**EXTRAIT CHOISI:**

╭──

Kirghizistan. La secrétaire générale d’Amnesty International demande au président d’opposer son veto à une loi restrictive pour les ONG

À l’approche de la fin du délai de deux semaines pour promulguer la loi sur les « représentants étrangers » adoptée par le Parlement du Kirghizistan, Agnès Callamard, secrétaire générale d’Amnesty International, a déclaré :

« Il est impératif que le président Sadyr Japarov oppose son veto à une loi qui va avoir de vastes répercussions sur la capacité de la société civile à œuvrer en faveur de la concrétisation des droits du peuple kirghize.

« Maintenir des conditions libres et favorables pour le travail des organisations de la société civile est essentiel pour garantir une multitude de droits. Les droits des femmes, le développement rural, l’accès à l’eau, l’amélioration des conditions de travail, l’accès aux services de santé et un environnement inclusif pour les personnes en situation de handicap font partie des très nombreux sujets traités par les organisations de la société civile, souvent avec l’appui financier de partenaires internationaux.

Maintenir des conditions libres et favorables pour le travail des organisations de la société civile est essentiel pour garantir une multitude de droits.

Agnès Callamard, secrétaire générale d’Amnesty International

« J’appelle le président Sadyr Japarov à répondre positivement à l’invitation adressée par plusieurs ONG du pays en vue de le rencontrer, et à donner la priorité aux intérêts de la population kirghize en opposant son veto à cette loi. »

╰──

**VOTRE CONSIGNE:**
Répondez brièvement à ces questions sur l'extrait consacré à la loi kirghize :
1. De quel délai dispose-t-on pour promulguer la loi adoptée par le Parlement ?
2. Qui est le président à qui Agnès Callamard s'adresse ?
3. Qui a invité le président à une rencontre ?
La liste placée ensuite n'a aucun rôle dans cet exercice.

**DONNÉES RECUEILLIES:**

╭──

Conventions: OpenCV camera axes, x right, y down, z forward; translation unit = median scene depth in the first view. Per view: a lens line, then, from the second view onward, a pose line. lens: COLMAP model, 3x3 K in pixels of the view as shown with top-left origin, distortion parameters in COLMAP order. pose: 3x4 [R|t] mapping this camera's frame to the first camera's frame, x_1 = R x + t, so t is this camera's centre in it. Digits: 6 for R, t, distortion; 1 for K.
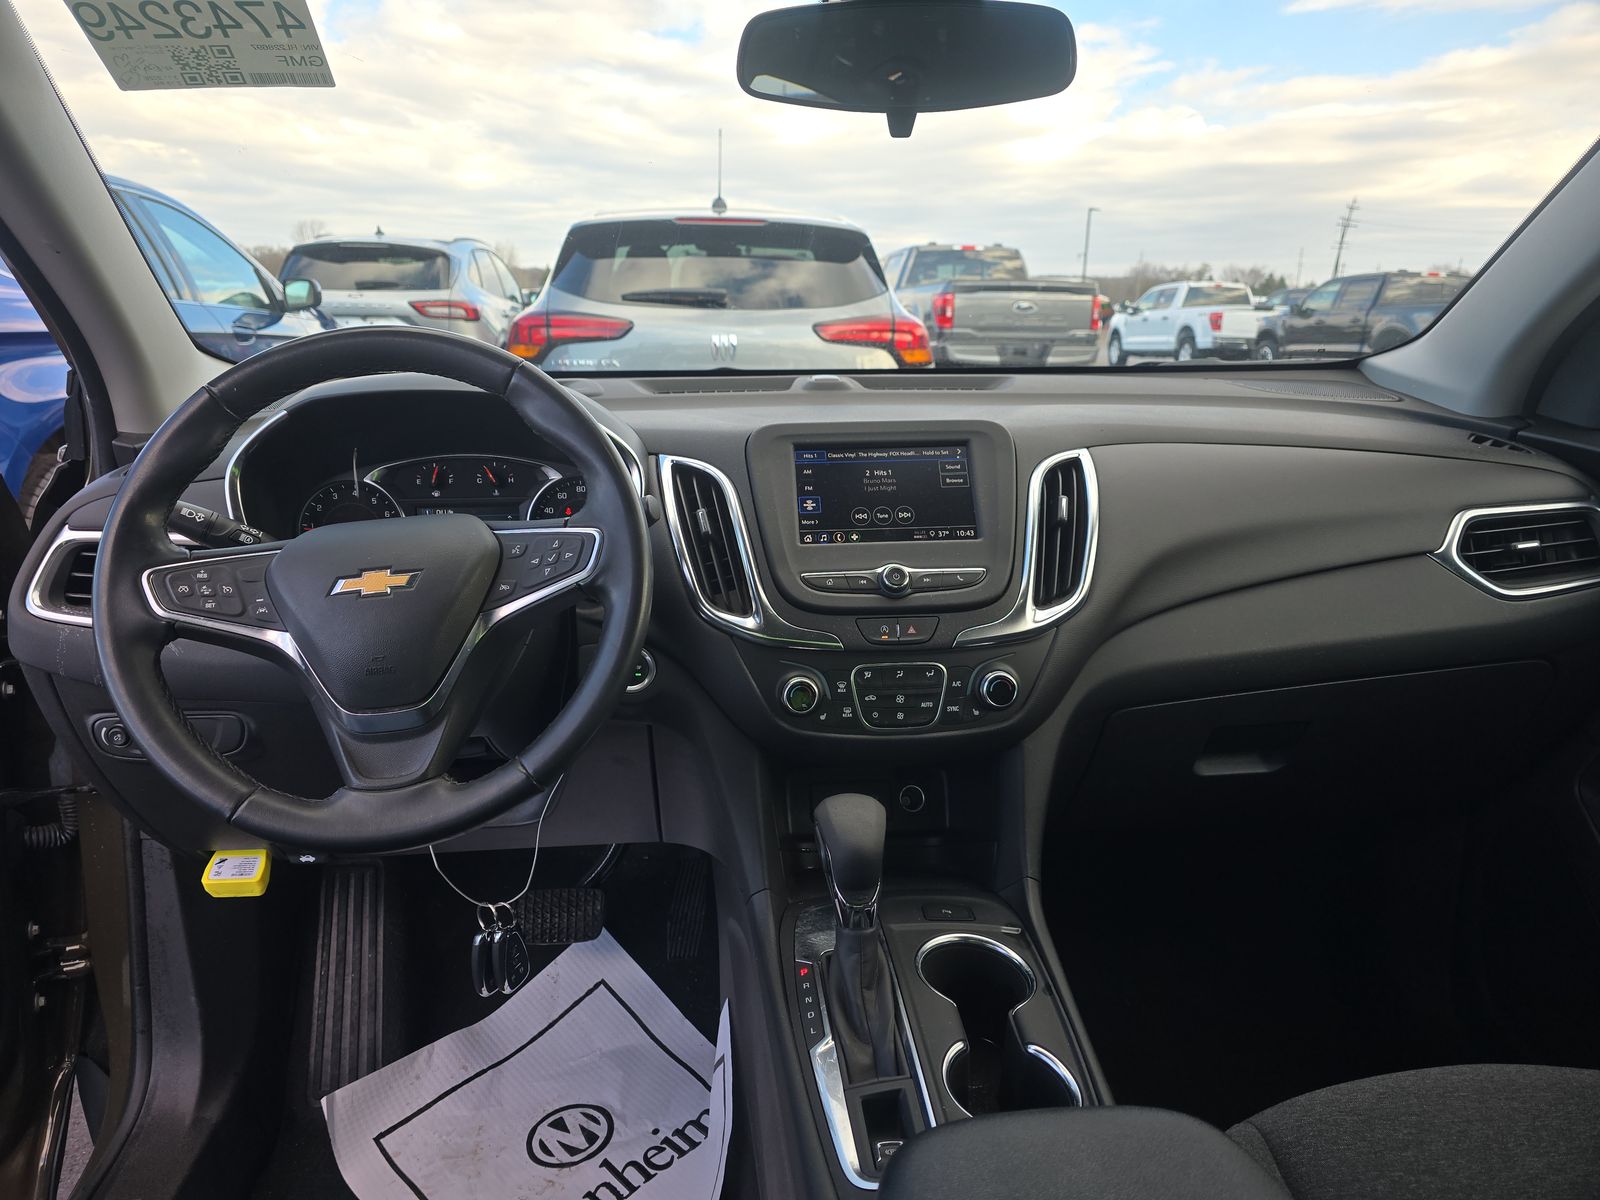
lens RADIAL K [[1072.0, 0, 807.2], [0, 1072.0, 636.8], [0, 0, 1]] dist [0.048294, -0.045700]
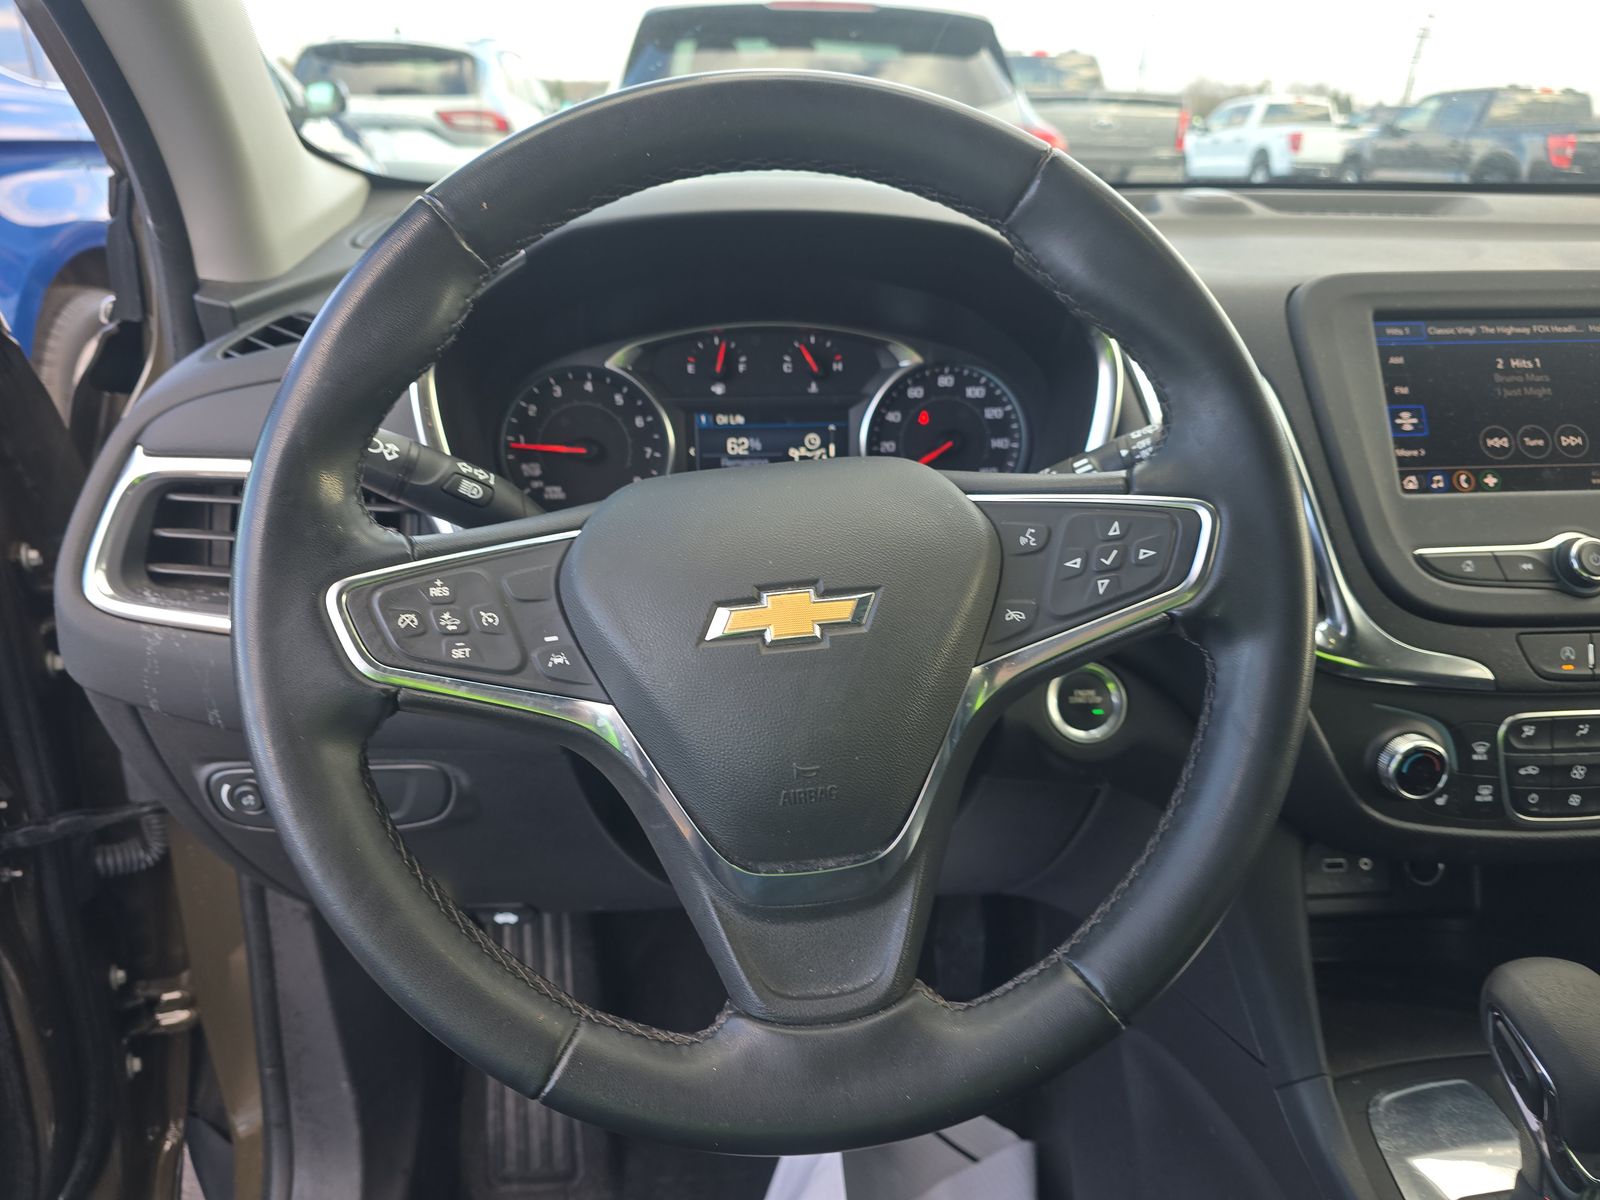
lens RADIAL K [[1072.0, 0, 807.2], [0, 1072.0, 636.8], [0, 0, 1]] dist [0.048294, -0.045700]
pose [[0.999734, 0.015119, -0.017428, -0.301482], [-0.012446, 0.989447, 0.144359, -0.087836], [0.019427, -0.144103, 0.989372, 0.401510]]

╰──

**RÉPONSE ATTENDUE:**
1. Deux semaines.
2. Sadyr Japarov.
3. Plusieurs ONG du pays.